Try it: Your answer must consist of every line from the data below that includes the word "evenodd".

------------

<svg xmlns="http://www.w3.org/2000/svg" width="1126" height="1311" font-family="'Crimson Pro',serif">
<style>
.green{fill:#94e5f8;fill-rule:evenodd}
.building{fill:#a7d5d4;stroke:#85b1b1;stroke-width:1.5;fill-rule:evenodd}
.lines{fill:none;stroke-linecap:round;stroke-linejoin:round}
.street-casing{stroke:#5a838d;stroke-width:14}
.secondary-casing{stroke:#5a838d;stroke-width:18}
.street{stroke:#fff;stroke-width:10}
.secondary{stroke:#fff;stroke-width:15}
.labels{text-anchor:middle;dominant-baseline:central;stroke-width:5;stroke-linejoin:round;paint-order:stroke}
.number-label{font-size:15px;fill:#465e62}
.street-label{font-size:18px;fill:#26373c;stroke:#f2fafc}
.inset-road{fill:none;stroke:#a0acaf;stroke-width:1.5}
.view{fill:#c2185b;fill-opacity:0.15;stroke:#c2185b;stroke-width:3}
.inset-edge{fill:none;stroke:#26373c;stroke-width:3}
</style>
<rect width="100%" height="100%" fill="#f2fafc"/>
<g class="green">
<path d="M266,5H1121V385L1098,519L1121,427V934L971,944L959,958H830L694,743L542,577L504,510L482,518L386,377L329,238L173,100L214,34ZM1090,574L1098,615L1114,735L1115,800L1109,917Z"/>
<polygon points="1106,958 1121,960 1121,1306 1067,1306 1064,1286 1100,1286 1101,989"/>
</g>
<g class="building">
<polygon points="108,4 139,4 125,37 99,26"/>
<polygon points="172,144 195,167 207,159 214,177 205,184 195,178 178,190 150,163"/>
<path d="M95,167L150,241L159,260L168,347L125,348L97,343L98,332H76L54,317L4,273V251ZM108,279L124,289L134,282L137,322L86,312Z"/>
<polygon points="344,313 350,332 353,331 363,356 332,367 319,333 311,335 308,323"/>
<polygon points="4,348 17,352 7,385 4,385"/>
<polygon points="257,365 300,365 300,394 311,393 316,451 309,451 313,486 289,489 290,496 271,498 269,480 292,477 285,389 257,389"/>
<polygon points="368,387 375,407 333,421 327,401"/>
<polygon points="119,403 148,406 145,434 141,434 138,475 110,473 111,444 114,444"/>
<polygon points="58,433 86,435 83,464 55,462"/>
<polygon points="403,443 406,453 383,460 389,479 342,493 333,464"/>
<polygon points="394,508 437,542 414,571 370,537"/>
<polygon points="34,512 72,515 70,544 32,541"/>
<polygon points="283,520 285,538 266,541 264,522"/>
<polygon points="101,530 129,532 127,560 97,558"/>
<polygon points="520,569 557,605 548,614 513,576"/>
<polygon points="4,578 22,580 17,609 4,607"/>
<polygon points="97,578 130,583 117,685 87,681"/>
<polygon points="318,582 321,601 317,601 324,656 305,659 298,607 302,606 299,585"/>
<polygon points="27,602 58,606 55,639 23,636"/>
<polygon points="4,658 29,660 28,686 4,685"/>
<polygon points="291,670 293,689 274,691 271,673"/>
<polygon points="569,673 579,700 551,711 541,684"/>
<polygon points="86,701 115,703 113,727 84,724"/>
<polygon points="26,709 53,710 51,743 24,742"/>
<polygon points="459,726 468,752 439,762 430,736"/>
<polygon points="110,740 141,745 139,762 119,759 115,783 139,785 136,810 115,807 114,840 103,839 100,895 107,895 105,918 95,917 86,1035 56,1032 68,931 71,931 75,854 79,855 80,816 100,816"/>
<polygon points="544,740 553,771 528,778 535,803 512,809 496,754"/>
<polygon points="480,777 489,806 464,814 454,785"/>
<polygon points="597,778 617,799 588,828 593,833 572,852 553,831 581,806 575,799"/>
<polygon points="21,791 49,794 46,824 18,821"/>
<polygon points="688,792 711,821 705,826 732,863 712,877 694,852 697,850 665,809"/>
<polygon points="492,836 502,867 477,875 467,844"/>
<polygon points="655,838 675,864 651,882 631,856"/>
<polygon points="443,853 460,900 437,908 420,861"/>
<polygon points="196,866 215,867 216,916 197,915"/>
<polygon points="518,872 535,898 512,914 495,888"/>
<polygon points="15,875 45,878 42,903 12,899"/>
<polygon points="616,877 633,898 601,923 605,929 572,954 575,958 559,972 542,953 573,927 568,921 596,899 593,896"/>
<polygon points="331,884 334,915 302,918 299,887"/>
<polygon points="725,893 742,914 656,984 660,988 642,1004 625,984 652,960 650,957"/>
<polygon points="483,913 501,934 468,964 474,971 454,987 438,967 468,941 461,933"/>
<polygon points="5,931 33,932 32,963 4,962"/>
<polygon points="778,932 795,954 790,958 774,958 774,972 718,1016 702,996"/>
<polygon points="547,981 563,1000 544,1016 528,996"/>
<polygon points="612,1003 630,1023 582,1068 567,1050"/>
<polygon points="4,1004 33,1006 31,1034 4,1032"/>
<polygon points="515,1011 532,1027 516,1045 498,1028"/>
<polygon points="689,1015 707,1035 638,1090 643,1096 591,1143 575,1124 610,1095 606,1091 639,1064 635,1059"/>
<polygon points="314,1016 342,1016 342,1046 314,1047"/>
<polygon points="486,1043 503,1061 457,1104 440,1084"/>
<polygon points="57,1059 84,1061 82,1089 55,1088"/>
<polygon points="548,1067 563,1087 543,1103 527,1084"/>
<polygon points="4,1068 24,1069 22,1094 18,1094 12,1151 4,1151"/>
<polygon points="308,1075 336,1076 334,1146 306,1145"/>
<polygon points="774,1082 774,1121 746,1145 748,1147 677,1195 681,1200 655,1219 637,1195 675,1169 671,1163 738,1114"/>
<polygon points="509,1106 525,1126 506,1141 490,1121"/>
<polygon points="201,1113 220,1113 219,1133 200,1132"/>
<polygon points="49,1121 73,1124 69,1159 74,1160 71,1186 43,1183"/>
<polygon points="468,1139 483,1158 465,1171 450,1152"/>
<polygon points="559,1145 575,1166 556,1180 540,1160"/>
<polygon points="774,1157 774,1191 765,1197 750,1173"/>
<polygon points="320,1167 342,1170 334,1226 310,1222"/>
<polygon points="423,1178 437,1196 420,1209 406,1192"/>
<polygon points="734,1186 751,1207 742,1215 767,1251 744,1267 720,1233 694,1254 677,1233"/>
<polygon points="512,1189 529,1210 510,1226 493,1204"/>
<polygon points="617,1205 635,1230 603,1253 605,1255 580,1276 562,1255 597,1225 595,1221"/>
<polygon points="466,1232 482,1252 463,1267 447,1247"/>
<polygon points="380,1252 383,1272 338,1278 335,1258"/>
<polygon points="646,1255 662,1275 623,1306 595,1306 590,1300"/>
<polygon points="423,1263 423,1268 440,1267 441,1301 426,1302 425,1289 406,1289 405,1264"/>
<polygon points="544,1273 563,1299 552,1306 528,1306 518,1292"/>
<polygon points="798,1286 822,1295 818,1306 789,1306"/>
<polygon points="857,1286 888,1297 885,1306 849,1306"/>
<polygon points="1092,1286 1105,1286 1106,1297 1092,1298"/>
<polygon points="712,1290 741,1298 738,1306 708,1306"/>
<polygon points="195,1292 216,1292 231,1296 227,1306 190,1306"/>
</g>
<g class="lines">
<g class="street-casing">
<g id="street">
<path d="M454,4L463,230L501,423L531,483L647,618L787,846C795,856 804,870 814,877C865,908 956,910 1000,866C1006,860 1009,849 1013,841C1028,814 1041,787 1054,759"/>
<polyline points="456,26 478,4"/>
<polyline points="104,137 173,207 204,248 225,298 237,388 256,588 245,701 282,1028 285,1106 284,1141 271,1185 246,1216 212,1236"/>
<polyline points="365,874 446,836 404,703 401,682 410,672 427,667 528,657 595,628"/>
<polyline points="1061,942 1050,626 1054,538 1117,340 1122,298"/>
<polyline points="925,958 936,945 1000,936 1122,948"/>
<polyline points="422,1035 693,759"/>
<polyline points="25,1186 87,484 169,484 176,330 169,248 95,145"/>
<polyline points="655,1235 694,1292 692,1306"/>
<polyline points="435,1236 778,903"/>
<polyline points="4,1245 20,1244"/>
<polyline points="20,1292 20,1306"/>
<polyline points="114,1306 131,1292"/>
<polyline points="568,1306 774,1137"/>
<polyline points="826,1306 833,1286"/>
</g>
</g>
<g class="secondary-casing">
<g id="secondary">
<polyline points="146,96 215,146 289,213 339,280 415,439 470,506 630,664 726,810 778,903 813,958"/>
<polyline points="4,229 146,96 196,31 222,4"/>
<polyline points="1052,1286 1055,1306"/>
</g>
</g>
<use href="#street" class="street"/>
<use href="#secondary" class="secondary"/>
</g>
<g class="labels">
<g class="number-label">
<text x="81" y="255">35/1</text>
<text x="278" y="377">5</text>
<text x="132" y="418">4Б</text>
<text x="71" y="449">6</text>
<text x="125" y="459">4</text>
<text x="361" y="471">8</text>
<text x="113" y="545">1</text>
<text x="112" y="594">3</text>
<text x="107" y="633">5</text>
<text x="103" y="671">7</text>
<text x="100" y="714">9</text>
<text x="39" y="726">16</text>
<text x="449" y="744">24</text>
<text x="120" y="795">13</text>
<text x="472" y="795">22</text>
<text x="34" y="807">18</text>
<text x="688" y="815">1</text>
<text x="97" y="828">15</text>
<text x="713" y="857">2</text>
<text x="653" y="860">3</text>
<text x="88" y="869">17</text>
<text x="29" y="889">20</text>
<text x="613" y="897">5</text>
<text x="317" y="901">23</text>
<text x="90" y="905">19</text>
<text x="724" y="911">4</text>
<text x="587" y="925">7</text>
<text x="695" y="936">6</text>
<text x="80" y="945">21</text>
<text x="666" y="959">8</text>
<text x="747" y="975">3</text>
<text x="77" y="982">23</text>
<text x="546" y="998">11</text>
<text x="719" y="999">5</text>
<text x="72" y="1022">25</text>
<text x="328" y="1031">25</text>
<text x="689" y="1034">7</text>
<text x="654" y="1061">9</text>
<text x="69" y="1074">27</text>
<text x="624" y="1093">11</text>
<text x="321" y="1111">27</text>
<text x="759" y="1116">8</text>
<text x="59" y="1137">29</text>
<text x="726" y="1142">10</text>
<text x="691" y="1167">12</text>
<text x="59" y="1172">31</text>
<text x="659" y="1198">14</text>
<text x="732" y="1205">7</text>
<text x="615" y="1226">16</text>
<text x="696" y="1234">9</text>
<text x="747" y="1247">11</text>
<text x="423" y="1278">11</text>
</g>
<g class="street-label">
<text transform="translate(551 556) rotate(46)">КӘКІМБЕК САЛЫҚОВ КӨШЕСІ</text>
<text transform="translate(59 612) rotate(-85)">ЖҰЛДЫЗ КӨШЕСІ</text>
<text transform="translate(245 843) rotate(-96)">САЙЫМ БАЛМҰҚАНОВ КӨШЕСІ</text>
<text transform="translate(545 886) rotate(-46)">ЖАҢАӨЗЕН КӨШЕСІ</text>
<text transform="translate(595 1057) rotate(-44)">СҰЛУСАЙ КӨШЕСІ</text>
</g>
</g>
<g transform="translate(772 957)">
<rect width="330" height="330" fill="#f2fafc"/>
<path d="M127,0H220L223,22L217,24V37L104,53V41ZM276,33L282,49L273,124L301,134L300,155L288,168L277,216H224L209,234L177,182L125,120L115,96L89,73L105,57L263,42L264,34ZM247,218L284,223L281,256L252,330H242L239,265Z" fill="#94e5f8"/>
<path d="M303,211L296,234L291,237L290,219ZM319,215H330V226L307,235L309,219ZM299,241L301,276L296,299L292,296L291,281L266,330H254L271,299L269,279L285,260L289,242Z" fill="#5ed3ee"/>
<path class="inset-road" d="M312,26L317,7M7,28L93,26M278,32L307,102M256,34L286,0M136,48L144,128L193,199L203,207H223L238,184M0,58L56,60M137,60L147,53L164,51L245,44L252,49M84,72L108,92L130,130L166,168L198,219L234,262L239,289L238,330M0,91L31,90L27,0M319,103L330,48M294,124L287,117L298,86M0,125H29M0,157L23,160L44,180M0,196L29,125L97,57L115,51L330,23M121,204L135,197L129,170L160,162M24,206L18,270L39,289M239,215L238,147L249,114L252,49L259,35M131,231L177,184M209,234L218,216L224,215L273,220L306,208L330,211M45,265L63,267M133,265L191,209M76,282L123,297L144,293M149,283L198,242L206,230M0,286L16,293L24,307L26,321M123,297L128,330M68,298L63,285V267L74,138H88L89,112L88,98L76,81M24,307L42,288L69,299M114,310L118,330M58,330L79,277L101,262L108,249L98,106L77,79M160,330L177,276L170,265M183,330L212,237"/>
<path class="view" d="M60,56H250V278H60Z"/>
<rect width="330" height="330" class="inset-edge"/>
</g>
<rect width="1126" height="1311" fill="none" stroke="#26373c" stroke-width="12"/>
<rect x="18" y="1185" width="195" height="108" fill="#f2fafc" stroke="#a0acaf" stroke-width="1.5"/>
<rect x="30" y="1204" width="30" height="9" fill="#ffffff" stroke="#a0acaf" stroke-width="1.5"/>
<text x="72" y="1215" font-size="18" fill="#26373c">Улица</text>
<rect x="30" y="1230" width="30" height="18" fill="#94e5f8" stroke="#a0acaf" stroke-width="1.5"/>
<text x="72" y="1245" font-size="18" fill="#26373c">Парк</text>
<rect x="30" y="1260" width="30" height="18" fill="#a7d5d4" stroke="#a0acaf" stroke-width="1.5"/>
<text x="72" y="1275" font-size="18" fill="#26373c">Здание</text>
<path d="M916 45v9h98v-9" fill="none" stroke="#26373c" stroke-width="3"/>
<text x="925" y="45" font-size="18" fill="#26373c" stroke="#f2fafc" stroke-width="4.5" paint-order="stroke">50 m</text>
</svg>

------------

Solution for this task:
.green{fill:#94e5f8;fill-rule:evenodd}
.building{fill:#a7d5d4;stroke:#85b1b1;stroke-width:1.5;fill-rule:evenodd}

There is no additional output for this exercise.